As a developer, you only need to focus on three things when building a web crawler on Crawlspace:

  • An initializer,
  • A schema, and
  • A response handler

These three pieces are exported as a JavaScript object and merged with platform code before getting deployed as a serverless function.

Initializer

The initializer instructs the crawler where to start crawling. Each crawl run starts from an empty queue, so the initializer provides the first set of URLs for the run. It returns an array of URLs.

init() {
  return [
    "https://news.ycombinator.com",
    "https://news.ycombinator.com/newest"
  ];
}

It can also return an array of request objects. This is useful if you need to change the default request method or add request headers.

init({ env }) {
  const { SECRET_GITHUB_TOKEN } = env;
  return [
    {
      url: "https://api.github.com/...",
      method: "GET",
      headers: { Authorization: `Bearer ${SECRET_GITHUB_TOKEN}` }
    }
  ];
}

The initializer can be asynchronous, if you want to fetch URLs from an external source.

async init() {
  const response = await fetch('...');
  const json = await response.json<{ urls: string[] }>();
  return json.urls;
}

Schema

The schema of a crawler on Crawlspace is responsible for setting column types and constraints for your crawler’s SQLite table. Return a Zod object in the schema() function to define your schema. Here’s an example:

schema({ z }) {
  return z.object({
    job_title: z.string(),
    is_remote: z.boolean(),
    salary_range: z.array(z.number()),
  });
}

See Types to learn the mapping between Zod types and their corresponding column types.

Every column is nullable.
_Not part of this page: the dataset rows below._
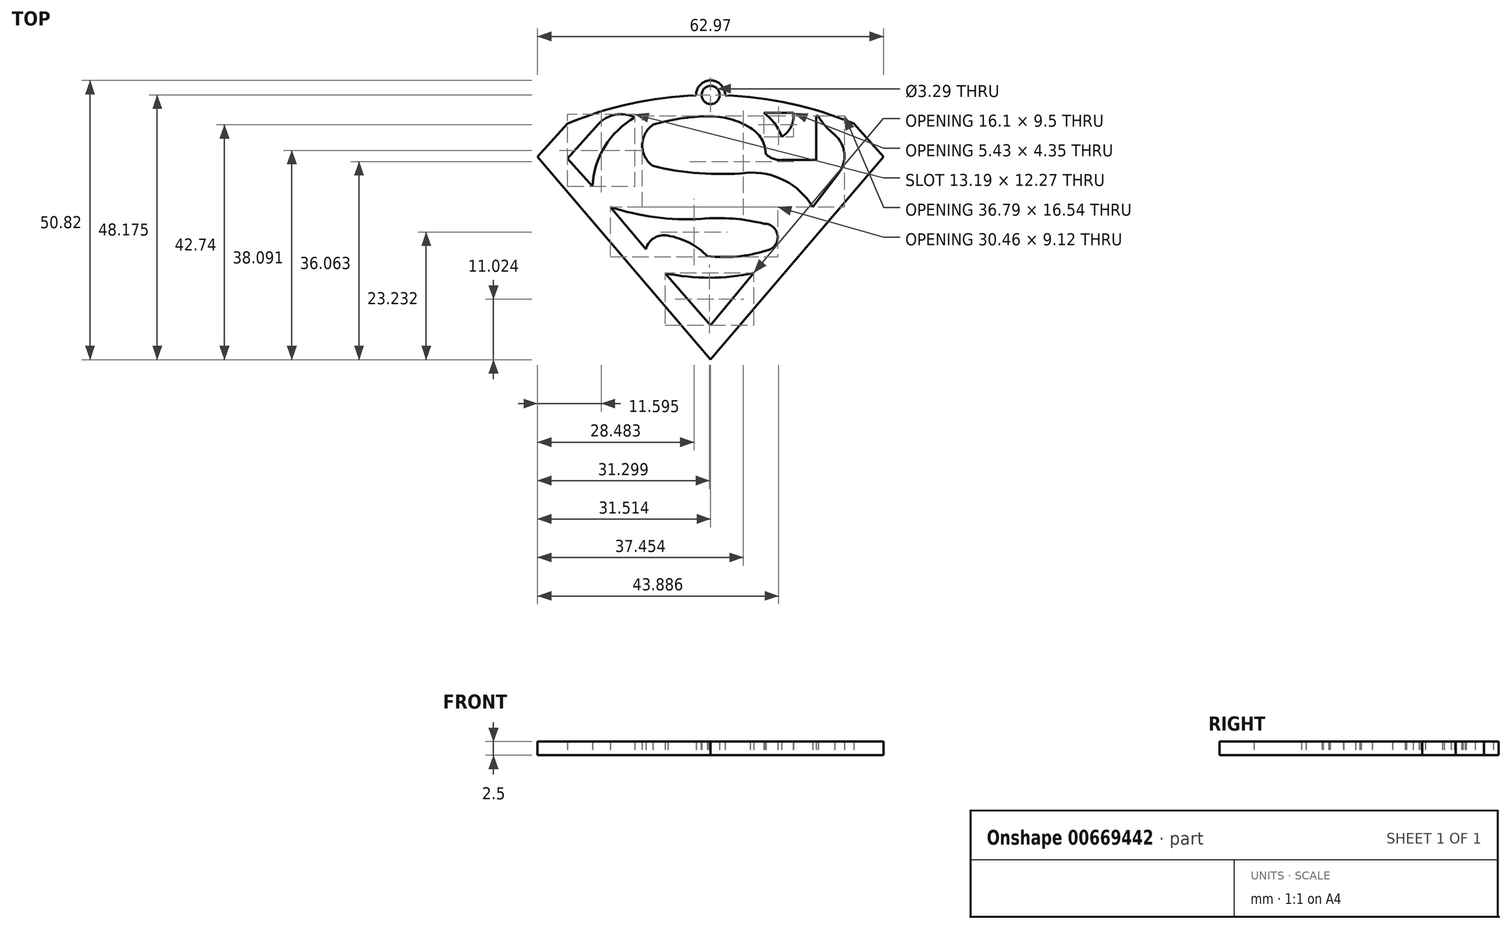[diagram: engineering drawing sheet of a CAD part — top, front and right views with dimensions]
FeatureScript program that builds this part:
annotation { "Feature Type Name" : "Feature", "Feature Type Description" : "" }
export const myFeature = defineFeature(function(context is Context, id is Id, definition is map)
    precondition{}
    {
        {
            var Q0;
            Q0=qCreatedBy(makeId("Top.planeOp"),FACE);
            var sketch = newSketch(context, id + "F0", { "sketchPlane" : qUnion([Q0])});
            skLineSegment(sketch, "E0", {"start": v(100, 0) * mm, "end": v(-100, 0) * mm, "construction": true});
            skLineSegment(sketch, "E1", {"start": v(0, 100) * mm, "end": v(0, -100) * mm, "construction": true});
            skLineSegment(sketch, "E2", {"start": v(24.59, 16.56) * mm, "end": v(32.82, 7.1) * mm});
            skLineSegment(sketch, "E3", {"start": v(32.82, 7.1) * mm, "end": v(40.69, 16.6) * mm});
            skArc(sketch, "E4", {"start": v(24.59, 16.56) * mm, "mid": v(32.64, 15.74) * mm, "end": v(40.69, 16.6) * mm});
            skLineSegment(sketch, "E5", {"start": v(47.89, 45.74) * mm, "end": v(42.5, 45.74) * mm});
            skArc(sketch, "E6", {"start": v(45.76, 41.38) * mm, "mid": v(44.5, 43.83) * mm, "end": v(42.5, 45.74) * mm});
            skArc(sketch, "E7", {"start": v(45.76, 41.38) * mm, "mid": v(47.51, 43.22) * mm, "end": v(47.89, 45.74) * mm});
            skArc(sketch, "E8", {"start": v(42.88, 38.3) * mm, "mid": v(44.2, 37.4) * mm, "end": v(45.76, 37.14) * mm});
            skArc(sketch, "E9", {"start": v(42.88, 38.3) * mm, "mid": v(42.1, 41.02) * mm, "end": v(40.08, 43) * mm});
            skArc(sketch, "E10", {"start": v(40.08, 43) * mm, "mid": v(36.42, 44.61) * mm, "end": v(32.45, 45.1) * mm});
            skArc(sketch, "E11", {"start": v(32.45, 45.1) * mm, "mid": v(27.35, 44.72) * mm, "end": v(22.35, 43.58) * mm});
            skArc(sketch, "E12", {"start": v(22.35, 43.58) * mm, "mid": v(20.4, 39.82) * mm, "end": v(22.35, 36.07) * mm});
            skArc(sketch, "E13", {"start": v(22.35, 36.07) * mm, "mid": v(30.8, 34.74) * mm, "end": v(39.33, 34.8) * mm});
            skArc(sketch, "E14", {"start": v(51.43, 28.62) * mm, "mid": v(46.28, 33.46) * mm, "end": v(39.33, 34.8) * mm});
            skLineSegment(sketch, "E15", {"start": v(51.43, 28.62) * mm, "end": v(56.16, 34.8) * mm});
            skArc(sketch, "E16", {"start": v(56.16, 34.8) * mm, "mid": v(57.18, 38.4) * mm, "end": v(55.46, 41.73) * mm});
            skArc(sketch, "E17", {"start": v(52.42, 45.15) * mm, "mid": v(53.79, 43.3) * mm, "end": v(55.46, 41.73) * mm});
            skLineSegment(sketch, "E18", {"start": v(52.04, 45.15) * mm, "end": v(52.04, 37.14) * mm});
            skLineSegment(sketch, "E19", {"start": v(52.04, 37.14) * mm, "end": v(45.76, 37.14) * mm});
            skLineSegment(sketch, "E20", {"start": v(12.36, 43.63) * mm, "end": v(6.8, 37.43) * mm});
            skLineSegment(sketch, "E21", {"start": v(6.8, 37.43) * mm, "end": v(11.34, 32.32) * mm});
            skArc(sketch, "E22", {"start": v(19.07, 44.91) * mm, "mid": v(13.58, 39.62) * mm, "end": v(11.34, 32.32) * mm});
            skArc(sketch, "E23", {"start": v(19.07, 44.91) * mm, "mid": v(15.5, 45.4) * mm, "end": v(12.36, 43.63) * mm});
            skLineSegment(sketch, "E24", {"start": v(14.6, 28.61) * mm, "end": v(21.05, 20.94) * mm});
            skArc(sketch, "E25", {"start": v(25.08, 23.37) * mm, "mid": v(22.57, 22.97) * mm, "end": v(21.05, 20.94) * mm});
            skArc(sketch, "E26", {"start": v(32.24, 19.66) * mm, "mid": v(28.96, 22.1) * mm, "end": v(25.08, 23.37) * mm});
            skArc(sketch, "E27", {"start": v(42.93, 20.67) * mm, "mid": v(45.05, 23.28) * mm, "end": v(42.59, 25.57) * mm});
            skArc(sketch, "E28", {"start": v(32.24, 19.66) * mm, "mid": v(37.64, 19.6) * mm, "end": v(42.93, 20.67) * mm});
            skArc(sketch, "E29", {"start": v(42.59, 25.57) * mm, "mid": v(36.88, 26.49) * mm, "end": v(31.1, 26.44) * mm});
            skArc(sketch, "E30", {"start": v(14.6, 28.61) * mm, "mid": v(22.75, 26.76) * mm, "end": v(31.1, 26.44) * mm});
            skLineSegment(sketch, "E31", {"start": v(1.34, 37.72) * mm, "end": v(32.82, 0.82) * mm});
            skLineSegment(sketch, "E32", {"start": v(32.82, 0.82) * mm, "end": v(64.31, 37.72) * mm});
            skLineSegment(sketch, "E33", {"start": v(64.31, 37.72) * mm, "end": v(58.93, 43.78) * mm});
            skLineSegment(sketch, "E34", {"start": v(1.34, 37.72) * mm, "end": v(6.78, 43.78) * mm});
            skArc(sketch, "E35", {"start": v(58.93, 43.78) * mm, "mid": v(47.44, 47.4) * mm, "end": v(35.5, 48.94) * mm});
            skLineSegment(sketch, "E36", {"start": v(52.04, 45.15) * mm, "end": v(52.42, 45.15) * mm});
            skArc(sketch, "E37", {"start": v(35.5, 48.94) * mm, "mid": v(32.85, 51.64) * mm, "end": v(30.2, 48.94) * mm});
            skCircle(sketch, "E38", {"center": v(32.85, 49) * mm, "radius": 1.65 * mm});
            skArc(sketch, "E39.trimOffspring", {"start": v(30.2, 48.94) * mm, "mid": v(18.26, 47.4) * mm, "end": v(6.78, 43.78) * mm});
            skSolve(sketch);
        }
        {
            var Q0;
            Q0=makeQuery(id+"F0.imprint","IMPRINT",FACE,{"disambiguationData":[TD([[makeQuery(id+"F0.imprint","IMPRINT",EDGE,{"derivedFrom":sQuery(id+"F0.wireOp",EDGE,"E2")}),-1.0]])]});
            extrude(context, id + "F1", {"entities" : qUnion([Q0]), "depth" : 2.5 * mm, "offsetDistance" : 25 * mm});
        }
    });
This helps with migrations between deploys.

Response handler

The response handler is the meat and potatoes of your crawler. Here you write custom logic to do whatever you’d like! Below is an example that scrapes data and inserts it into SQLite.

Remember: by the time the handler runs, the request has already been made. Use the handler to process the page’s DOM rather than fetch new requests.

onResponse({ $, $$, enqueue }) {
  // $ is shorthand for document.querySelector()
  // $$ is shorthand for Array.from(document.querySelectorAll())
  const title = $('head > title')?.innerText;
  const description = $('meta[name="description"]')?.getAttribute('content');
  // these keys should match what you've specified in `schema()`
  const row = { title, description };

  // find URLs to enqueue to continue the crawl
  enqueue($$("a[href]"));

  return {
    insert: { row },
  };
}

At the end of the day, it’s just JavaScript, which means that you can import any dependency installed by your favorite package manager to help you write your crawler.

Usage with Git

Use Git to version control your crawler. It’s recommended to put all of your crawlers into a single Git repo, rather than create a Git repo for each crawler. In other words, you will have a better experience if your .git directory is a sibling to the crawlspace.toml file.

You can also split up your crawler into multiple files if it starts to grow unwieldily — just make sure that the initializer, schema, and response handler are exported as the default object of the entry file.